▶ Work request
Return the data below exactly, please, but drop the pictures.

━━ Source material ━━

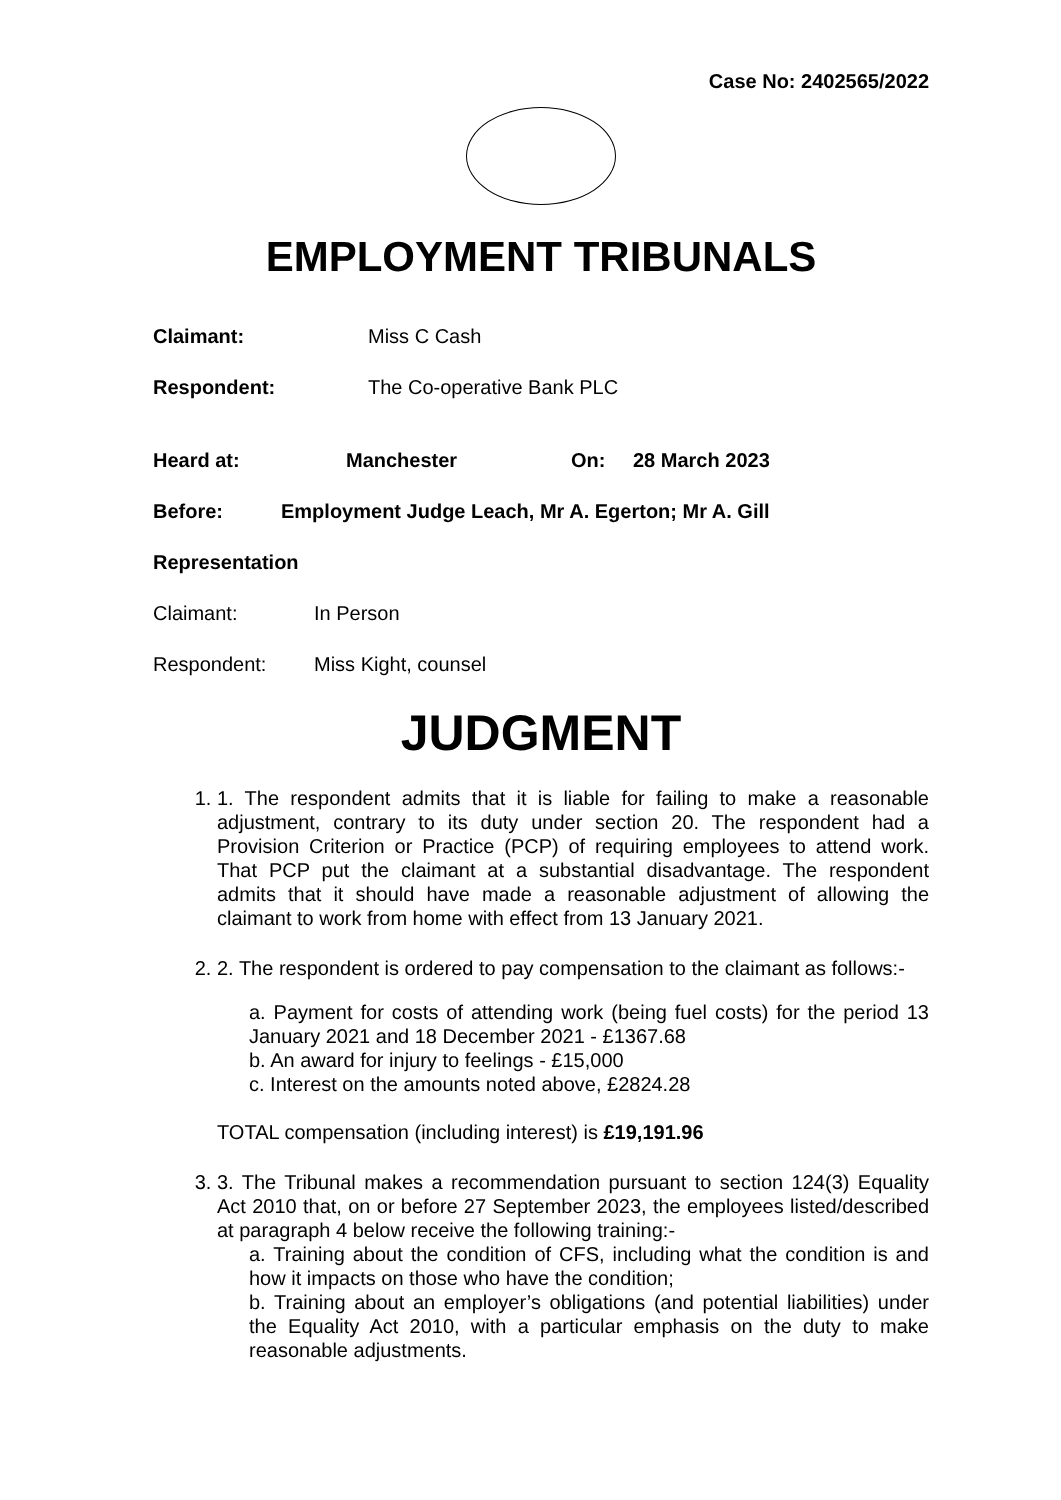Case No: 2402565/2022
EMPLOYMENT TRIBUNALS
Claimant: Miss C Cash
Respondent: The Co-operative Bank PLC
Heard at: Manchester On: 28 March 2023
Before: Employment Judge Leach, Mr A. Egerton; Mr A. Gill
Representation
Claimant: In Person
Respondent: Miss Kight, counsel
JUDGMENT
1. 1. The respondent admits that it is liable for failing to make a reasonable adjustment, contrary to its duty under section 20. The respondent had a Provision Criterion or Practice (PCP) of requiring employees to attend work. That PCP put the claimant at a substantial disadvantage. The respondent admits that it should have made a reasonable adjustment of allowing the claimant to work from home with effect from 13 January 2021.
2. 2. The respondent is ordered to pay compensation to the claimant as follows:-
a. Payment for costs of attending work (being fuel costs) for the period 13 January 2021 and 18 December 2021 - £1367.68
b. An award for injury to feelings - £15,000
c. Interest on the amounts noted above, £2824.28
TOTAL compensation (including interest) is £19,191.96
3. 3. The Tribunal makes a recommendation pursuant to section 124(3) Equality Act 2010 that, on or before 27 September 2023, the employees listed/described at paragraph 4 below receive the following training:-
a. Training about the condition of CFS, including what the condition is and how it impacts on those who have the condition;
b. Training about an employer’s obligations (and potential liabilities) under the Equality Act 2010, with a particular emphasis on the duty to make reasonable adjustments.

━━━

▶ Response to this exercise
Case No: 2402565/2022
EMPLOYMENT TRIBUNALS
Claimant: Miss C Cash
Respondent: The Co-operative Bank PLC
Heard at: Manchester On: 28 March 2023
Before: Employment Judge Leach, Mr A. Egerton; Mr A. Gill
Representation
Claimant: In Person
Respondent: Miss Kight, counsel
JUDGMENT
1. 1. The respondent admits that it is liable for failing to make a reasonable adjustment, contrary to its duty under section 20. The respondent had a Provision Criterion or Practice (PCP) of requiring employees to attend work. That PCP put the claimant at a substantial disadvantage. The respondent admits that it should have made a reasonable adjustment of allowing the claimant to work from home with effect from 13 January 2021.
2. 2. The respondent is ordered to pay compensation to the claimant as follows:-
a. Payment for costs of attending work (being fuel costs) for the period 13 January 2021 and 18 December 2021 - £1367.68
b. An award for injury to feelings - £15,000
c. Interest on the amounts noted above, £2824.28
TOTAL compensation (including interest) is £19,191.96
3. 3. The Tribunal makes a recommendation pursuant to section 124(3) Equality Act 2010 that, on or before 27 September 2023, the employees listed/described at paragraph 4 below receive the following training:-
a. Training about the condition of CFS, including what the condition is and how it impacts on those who have the condition;
b. Training about an employer’s obligations (and potential liabilities) under the Equality Act 2010, with a particular emphasis on the duty to make reasonable adjustments.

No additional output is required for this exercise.